Was she kidding? With the Strawberry Shortcake innocence and the My Little Pony eyes?
“What the—” My own choke cut me off as she reached in, palming me past my balls. Shit. She wasn’t kidding. And I wasn’t sure I wanted her to be. Just kissing her had woken everything up down there—duh—but her unabashed move was the ideal jolt of rise-and-shine for everything between my thighs. As she stroked down my length, trailing fingers over the veins with appreciative languor, I hissed, then bucked farther up into her touch.
She flashed a grin, razing my defenses even more, shoving down my khaki shorts and pushing up my T-shirt. As she did, I winced for a second. Christ. She had me so amped, even the abrasion of the cotton against my nipples acted as another crank on my cock—and damn if the playful little princess didn’t know it. She bit her lip as more of my length came surging out, so impish and eager, my naughty little minx.
“Damn!”
It burst between my gritted teeth as she stroked over and over, including little squeezes at my sack each time she got to the base. I’d never understood all the hype about hand jobs. Now I realized I’d just never been treated to a great one. Great? This w
asn’t “great”. This was a fucking spiritual experience. As I fell back on my haunches, supporting myself with my elbows in order to watch every steady glide of her fingers over my flesh, I wondered if I’d start spewing prayer tongues next. Her nails were painted in a lush, deep red. Maybe I had to switch up this fantasy and turn my princess into Little Red…coerced to service the big bad wolf in the woods for his private pleasure. And maybe I had to think about getting my affairs in order, because I was surely going to hell for tapping prayer and sexual penitence into the same line of thought.
But damn, would the fall be worth it.
Especially now.
She’d found a way to go psychic on me, surely discovering my fixation about her nails the second I had it, because she tucked her fingers in enough that they began to scrape my balls along with the squeezes. With every new graze, my hips shot up a couple of inches. Dark grunts and hisses ripped past my lips, making me wonder if that prayer language thing was really coming to fruition.

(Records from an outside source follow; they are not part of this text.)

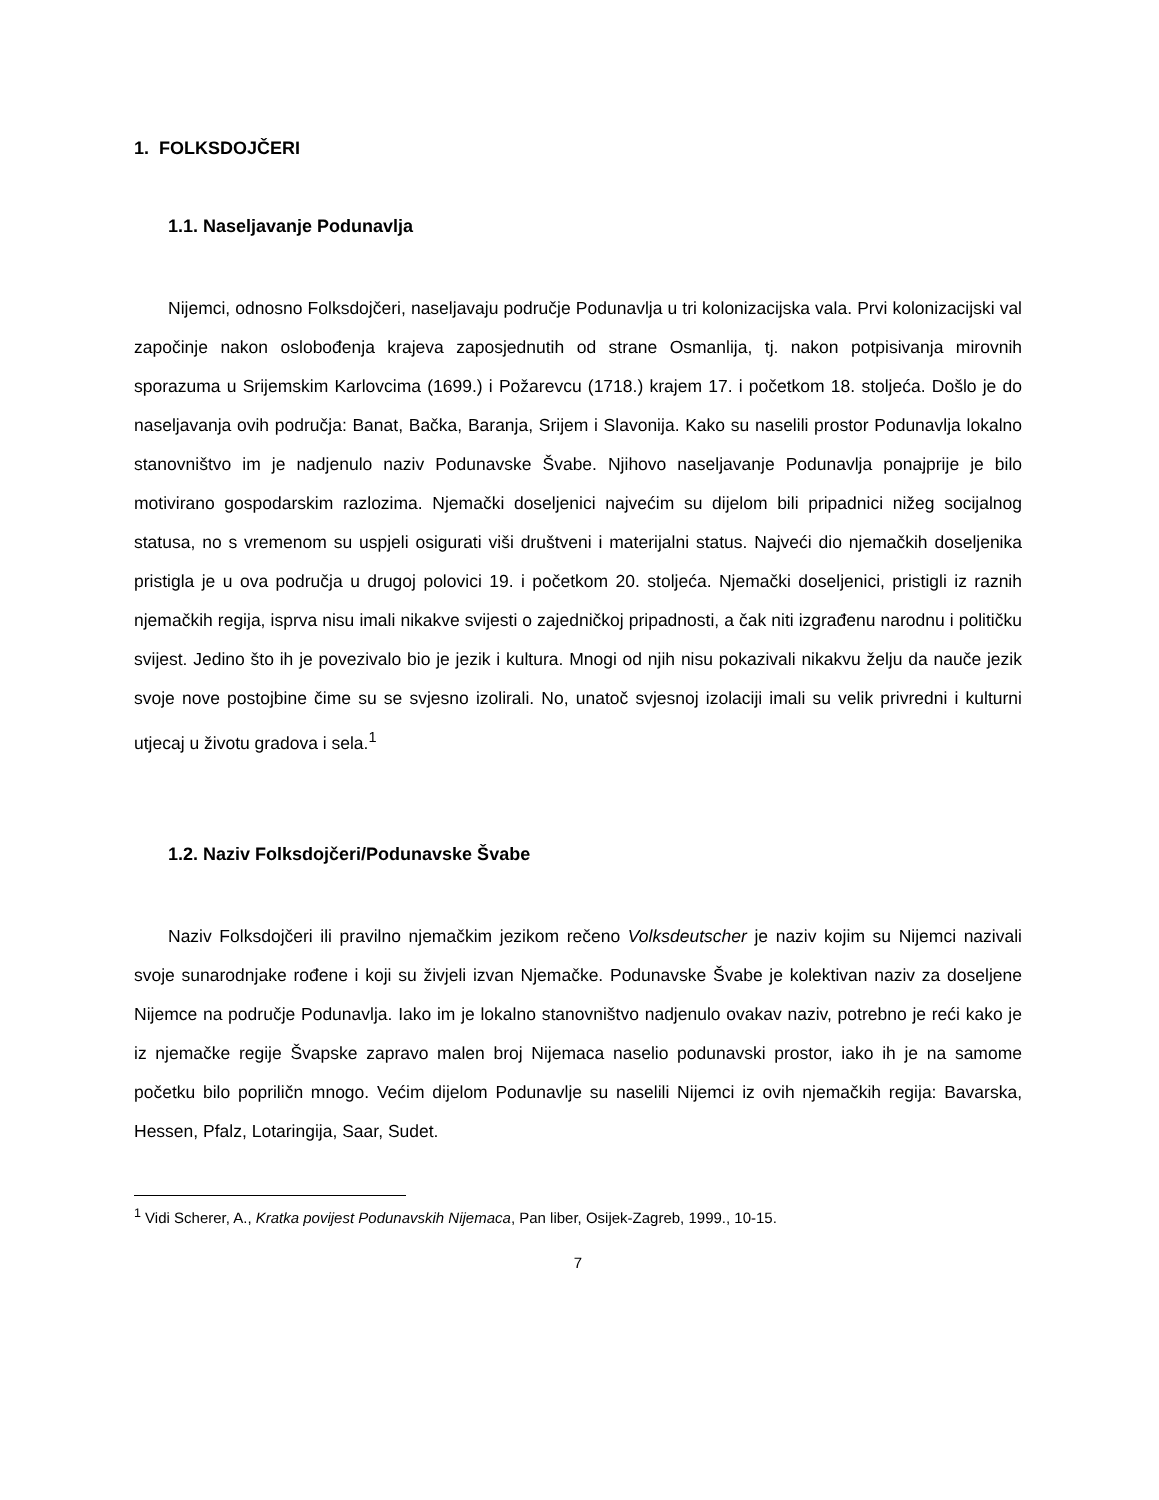1. FOLKSDOJČERI
1.1. Naseljavanje Podunavlja
Nijemci, odnosno Folksdojčeri, naseljavaju područje Podunavlja u tri kolonizacijska vala. Prvi kolonizacijski val započinje nakon oslobođenja krajeva zaposjednutih od strane Osmanlija, tj. nakon potpisivanja mirovnih sporazuma u Srijemskim Karlovcima (1699.) i Požarevcu (1718.) krajem 17. i početkom 18. stoljeća. Došlo je do naseljavanja ovih područja: Banat, Bačka, Baranja, Srijem i Slavonija. Kako su naselili prostor Podunavlja lokalno stanovništvo im je nadjenulo naziv Podunavske Švabe. Njihovo naseljavanje Podunavlja ponajprije je bilo motivirano gospodarskim razlozima. Njemački doseljenici najvećim su dijelom bili pripadnici nižeg socijalnog statusa, no s vremenom su uspjeli osigurati viši društveni i materijalni status. Najveći dio njemačkih doseljenika pristigla je u ova područja u drugoj polovici 19. i početkom 20. stoljeća. Njemački doseljenici, pristigli iz raznih njemačkih regija, isprva nisu imali nikakve svijesti o zajedničkoj pripadnosti, a čak niti izgrađenu narodnu i političku svijest. Jedino što ih je povezivalo bio je jezik i kultura. Mnogi od njih nisu pokazivali nikakvu želju da nauče jezik svoje nove postojbine čime su se svjesno izolirali. No, unatoč svjesnoj izolaciji imali su velik privredni i kulturni utjecaj u životu gradova i sela.<sup>1</sup>
1.2. Naziv Folksdojčeri/Podunavske Švabe
Naziv Folksdojčeri ili pravilno njemačkim jezikom rečeno Volksdeutscher je naziv kojim su Nijemci nazivali svoje sunarodnjake rođene i koji su živjeli izvan Njemačke. Podunavske Švabe je kolektivan naziv za doseljene Nijemce na područje Podunavlja. Iako im je lokalno stanovništvo nadjenulo ovakav naziv, potrebno je reći kako je iz njemačke regije Švapske zapravo malen broj Nijemaca naselio podunavski prostor, iako ih je na samome početku bilo popriličn mnogo. Većim dijelom Podunavlje su naselili Nijemci iz ovih njemačkih regija: Bavarska, Hessen, Pfalz, Lotaringija, Saar, Sudet.
<sup>1</sup> Vidi Scherer, A., Kratka povijest Podunavskih Nijemaca, Pan liber, Osijek-Zagreb, 1999., 10-15.
7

Until she suddenly stopped.
“Fuck!” I bellowed. “Margaux—Jesus!”
I slashed my gaze up to hers. Unbelievably, My minx had left the meadow. So had Red Riding Hood. Correction—they’d likely been sent off by the goddess who’d remained in their wake, quirking a grin so gorgeous at me, I was tempted to lift up, kiss her senseless then flip the fucking tables on her impudent little ass. If only I didn’t love what she was doing so much…
“Forgive me…Sir,”—she flung out the word as a deliberate taunt—“but I simply want to respect—what’s the word they use?—proper “protocol”? After all, you are in charge here, Mr. P. I’d never think of seizing the upper hand. Errrm, pardon the pun.”
“Not pardoned.” I growled the words, but smirked my lips, making sure I focused long enough on her face to lock her stare to mine. “And believe me, little brat, you’ll pay handsomely for it.”
“Oh, no.” She pushed out a mock gasp. “Not payment for the pun!”
I chuckled harder. Goddamn, what a handful she could be. And would I want it any other way? Or her?
The question answered itself—with stunning brilliance. Had someone asked me to sit down and write a wish list for my ideal woman, I doubted half of the descriptors for Miss Margaux Asher would make the list. But I couldn’t imagine my life now without any of them.